Spain claimed its first Women’s World Cup on Sunday with a convincing win against England. In the buildup to the competition, the Spanish women’s national team faced major issues with the Federation and its head coach. However, on the field, no team could match Spain’s patented tiki-taka style and free-flowing movement of the ball.

That much was evident on Sunday in Sydney. Facing an England team that brought Lauren James back into the fold, Spain was a class above the Lionesses. Possession stats and passing followed Spain in their traditional manner. Moreover, La Roja mustered the majority of the clear-cut chances. In addition to saving a penalty, England goalkeeper Mary Earps was one of the best players on the pitch for either side.

Had England secured a lead, her performance would have been heroic. England was inches away from that lead early on in the fixture. Rachel Daly cut the ball back for Lauren Hemp. Hemp pounded the ball against the Spain crossbar, but it redirected away from the play.

Instead, it was Spain to strike first. Olga Carmona, who scored a sensational game-winner against Sweden in the semifinals, scored what proved to be the game-winning goal in this game. After Lucy Bronze lost possession in the middle of the park, Spain targeted the right side of that England defense. Spain left winger Mariona Caldentey played through Carmona on the overlap. The left-back slotted the ball beyond Earps, who had no chance.

That opportunity was Spain’s first great chance. Yet, it was certainly not the side’s last. For instance, in the first half, Salma Paralluelo hit the outside of the post. The tournament’s young player of the tournament was a force with her speed down the wings. This was her best chance of the evening in Sydney.

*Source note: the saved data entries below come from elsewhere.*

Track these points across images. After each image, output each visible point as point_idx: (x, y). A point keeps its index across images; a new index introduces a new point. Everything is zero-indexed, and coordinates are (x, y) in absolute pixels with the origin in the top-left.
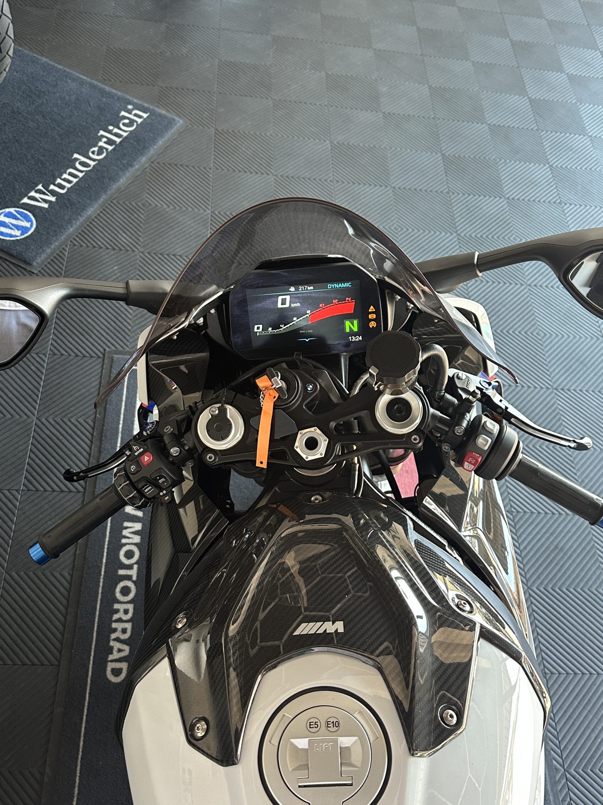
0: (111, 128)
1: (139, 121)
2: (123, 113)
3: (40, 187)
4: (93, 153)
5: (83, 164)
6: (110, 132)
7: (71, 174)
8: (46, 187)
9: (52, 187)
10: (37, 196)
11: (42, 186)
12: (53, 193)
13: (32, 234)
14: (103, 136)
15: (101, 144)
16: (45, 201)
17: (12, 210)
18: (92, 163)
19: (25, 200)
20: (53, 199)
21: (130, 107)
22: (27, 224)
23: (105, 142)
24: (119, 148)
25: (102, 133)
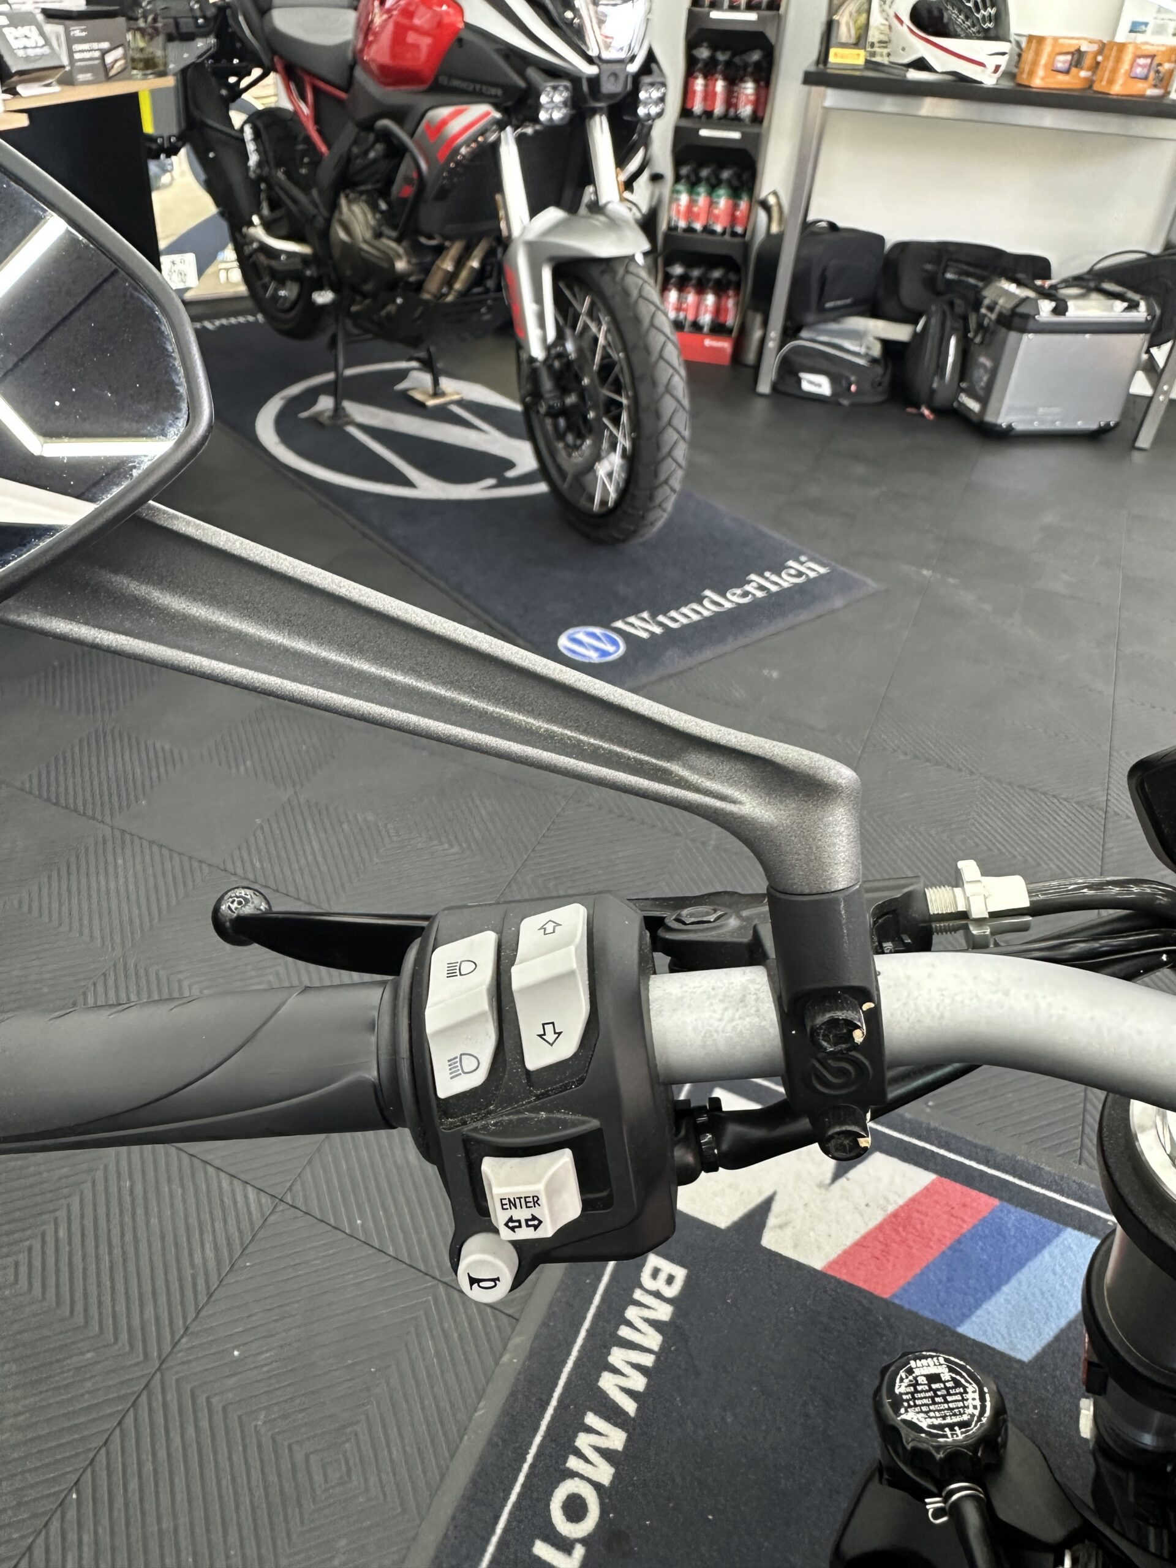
1: (812, 575)
2: (791, 563)
3: (645, 615)
5: (715, 603)
7: (693, 610)
9: (661, 618)
10: (638, 623)
11: (650, 614)
13: (614, 661)
16: (647, 630)
17: (598, 631)
18: (728, 605)
19: (619, 624)
20: (657, 630)
21: (803, 558)
22: (610, 648)
23: (754, 588)
24: (772, 596)
25: (753, 577)
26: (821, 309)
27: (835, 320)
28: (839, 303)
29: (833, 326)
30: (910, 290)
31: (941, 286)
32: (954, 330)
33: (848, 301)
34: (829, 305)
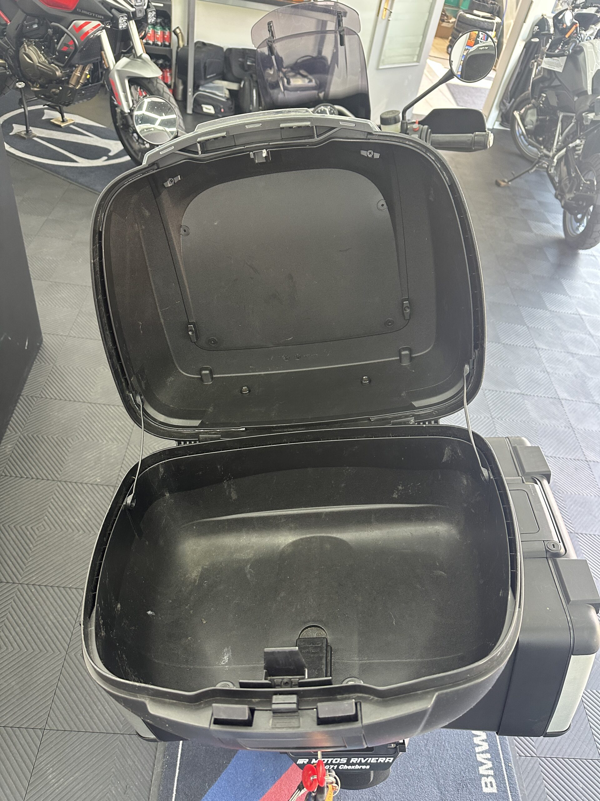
26: (206, 79)
27: (211, 82)
28: (212, 76)
29: (211, 85)
30: (236, 70)
31: (246, 68)
32: (254, 87)
33: (215, 75)
34: (208, 77)
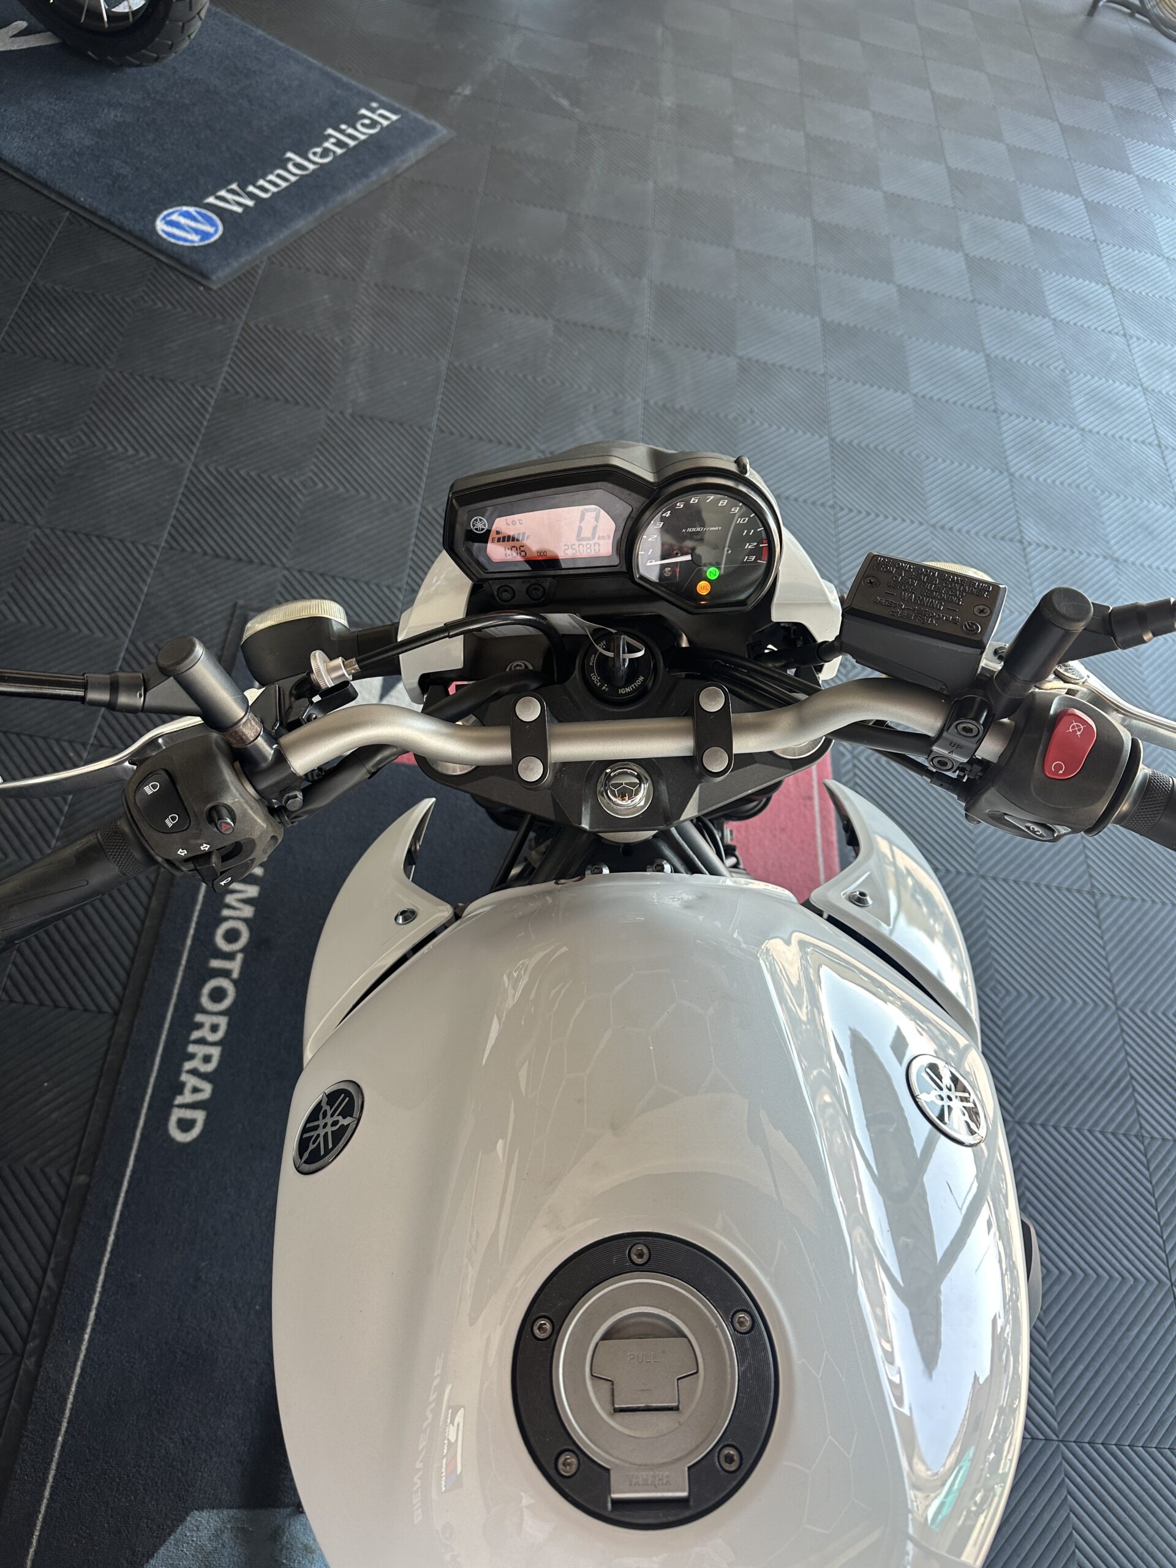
0: (343, 127)
1: (385, 123)
2: (363, 111)
3: (234, 186)
4: (315, 154)
5: (298, 166)
6: (342, 132)
7: (279, 176)
8: (243, 187)
9: (251, 188)
10: (229, 196)
11: (239, 186)
12: (251, 196)
13: (216, 242)
14: (330, 136)
15: (327, 145)
16: (239, 204)
17: (192, 210)
18: (311, 167)
19: (211, 200)
20: (250, 203)
21: (374, 105)
22: (209, 229)
23: (334, 144)
24: (350, 152)
25: (330, 131)
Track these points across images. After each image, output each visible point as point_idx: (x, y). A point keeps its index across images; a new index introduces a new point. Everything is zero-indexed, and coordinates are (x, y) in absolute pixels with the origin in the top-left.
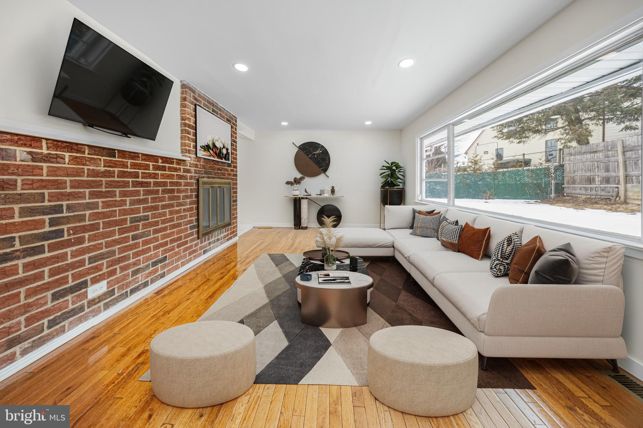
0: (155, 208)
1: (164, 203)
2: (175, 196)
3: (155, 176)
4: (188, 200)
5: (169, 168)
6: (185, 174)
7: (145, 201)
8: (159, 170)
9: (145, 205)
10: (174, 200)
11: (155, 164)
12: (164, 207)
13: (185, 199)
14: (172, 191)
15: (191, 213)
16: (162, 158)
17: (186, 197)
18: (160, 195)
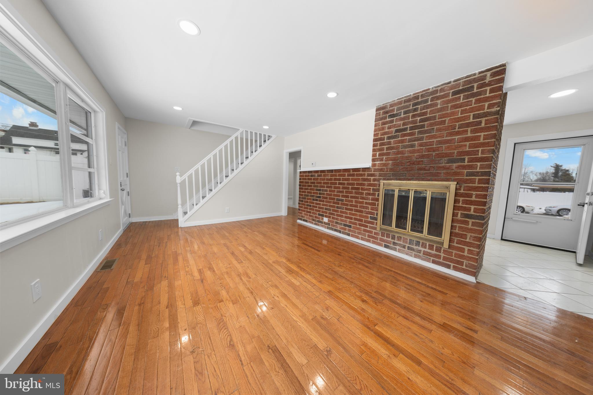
0: (347, 197)
1: (352, 195)
2: (359, 192)
3: (348, 180)
4: (371, 197)
5: (357, 174)
6: (369, 177)
7: (342, 192)
8: (350, 176)
9: (343, 194)
10: (359, 195)
11: (348, 173)
12: (352, 197)
13: (367, 195)
14: (358, 189)
15: (373, 207)
16: (353, 169)
17: (369, 194)
18: (350, 190)
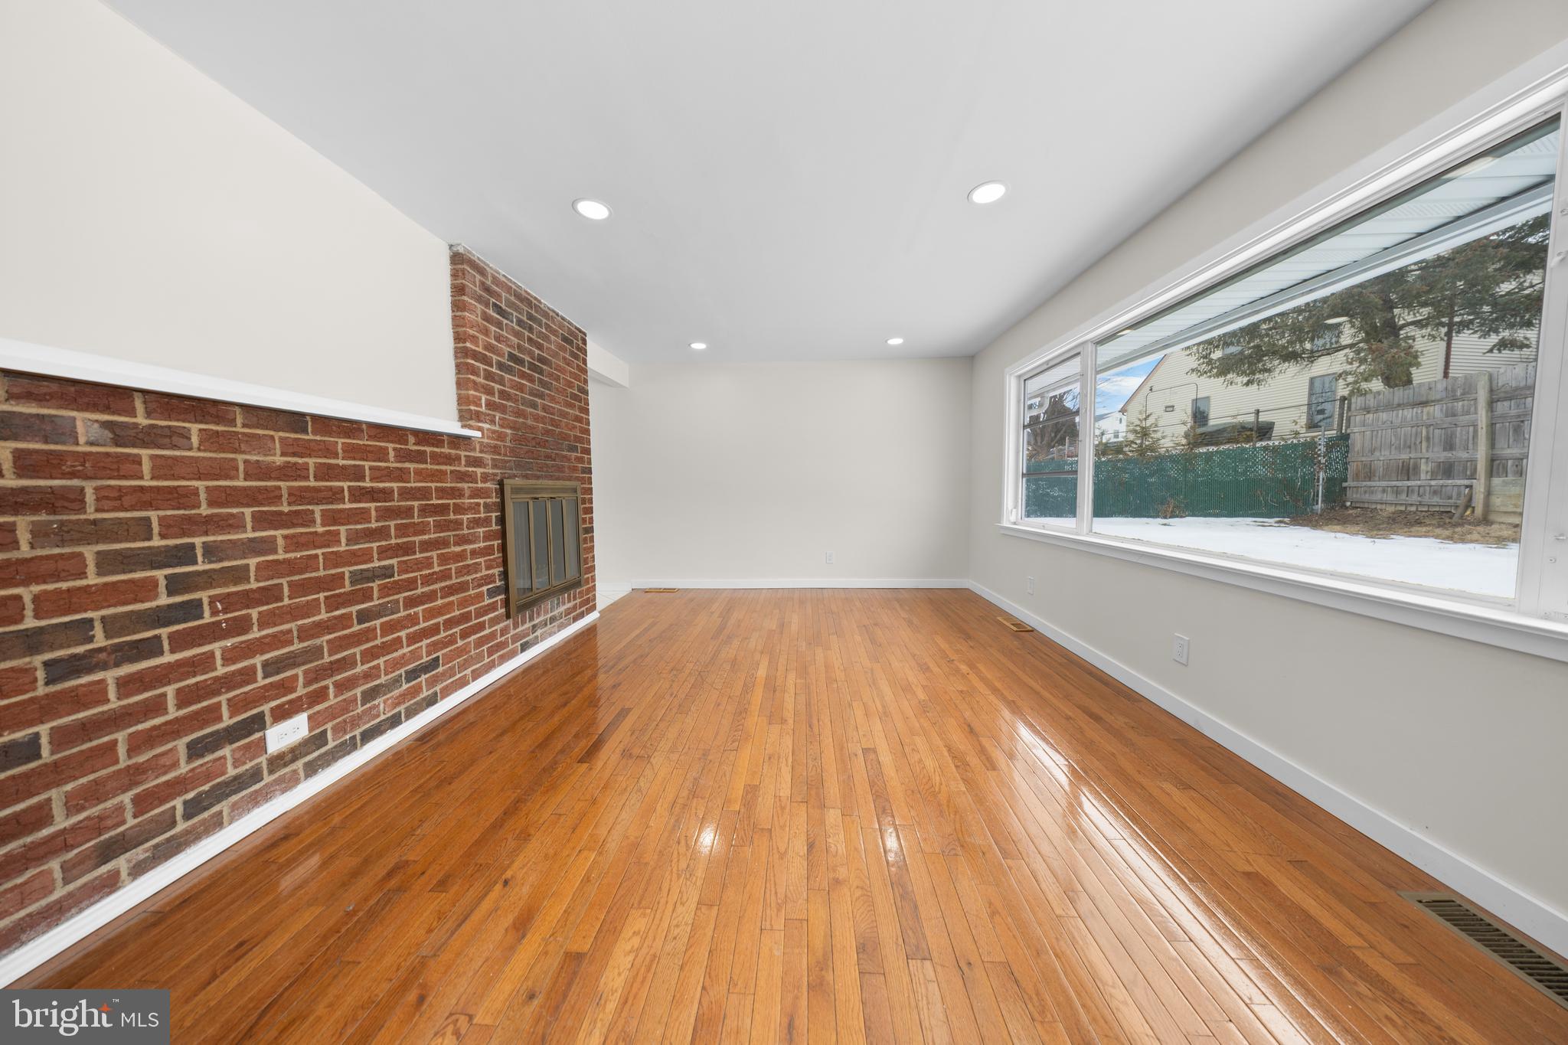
0: (407, 549)
1: (426, 537)
2: (451, 521)
3: (401, 475)
4: (481, 530)
5: (434, 455)
6: (470, 469)
7: (381, 533)
8: (411, 461)
9: (384, 543)
10: (449, 530)
11: (399, 446)
12: (426, 546)
13: (473, 528)
14: (443, 509)
15: (490, 560)
16: (416, 433)
17: (477, 523)
18: (416, 520)
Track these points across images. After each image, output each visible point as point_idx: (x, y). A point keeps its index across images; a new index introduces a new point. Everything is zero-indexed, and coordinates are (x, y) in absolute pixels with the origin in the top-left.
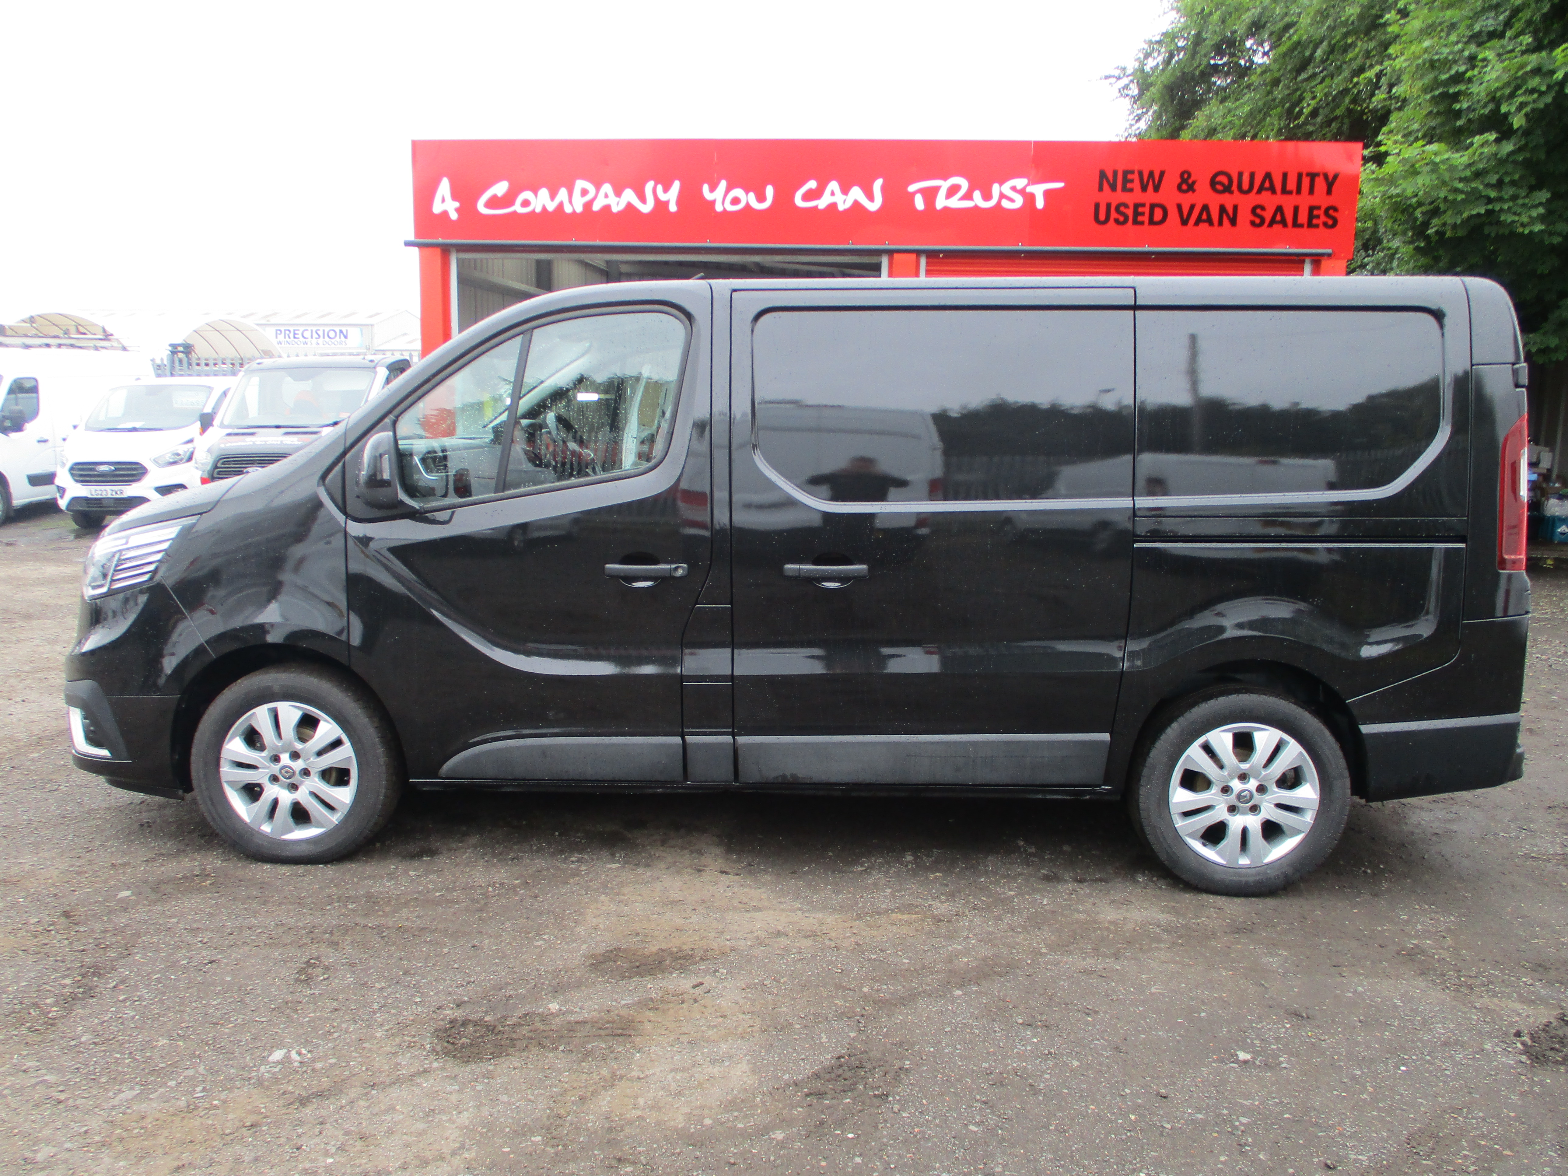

Spain sees off England to win Women’s World Cup

Perhaps coming so close at the end of the first half spurred on the Spanish. Mary Earps made a splendid save with her fingertips to deny Caldentey Spain’s second. Earps looked likely to concede a second when England gave away a penalty. The outstretched hand of Keira Walsh brushed against the ball in the England box. Although a slight touch, it was enough for American referee Tori Penso to award a spot kick after a VAR review.

Jennie Hermoso, Spain’s all-time leading scorer, stepped up to take the kick. Her effort to Earps’s left-hand side was caught and held. For a time, that save looked to spark England, which now had a lifeline because of Earps’s heroics.

However, England did not have too many chances. Lauren James tested the Spanish net, but that was it. Spain forced a pair of strong saves out of Earps, who was doing everything she could to keep England in the game. For her efforts in this game and throughout the tournament, Earps won the award for the best goalkeeper of the Women’s World Cup.

In the end, though, it was Spain that lifted the Women’s World Cup trophy. Spain is now the second country to win the World Cup in both the men’s and women’s competitions. Germany, which has multiple titles in both, is the other country.

It was a massively successful tournament for Europe as a whole. With Sweden defeating Australia in the consolation game, Europe finished first, second and third at this year’s Women’s World Cup.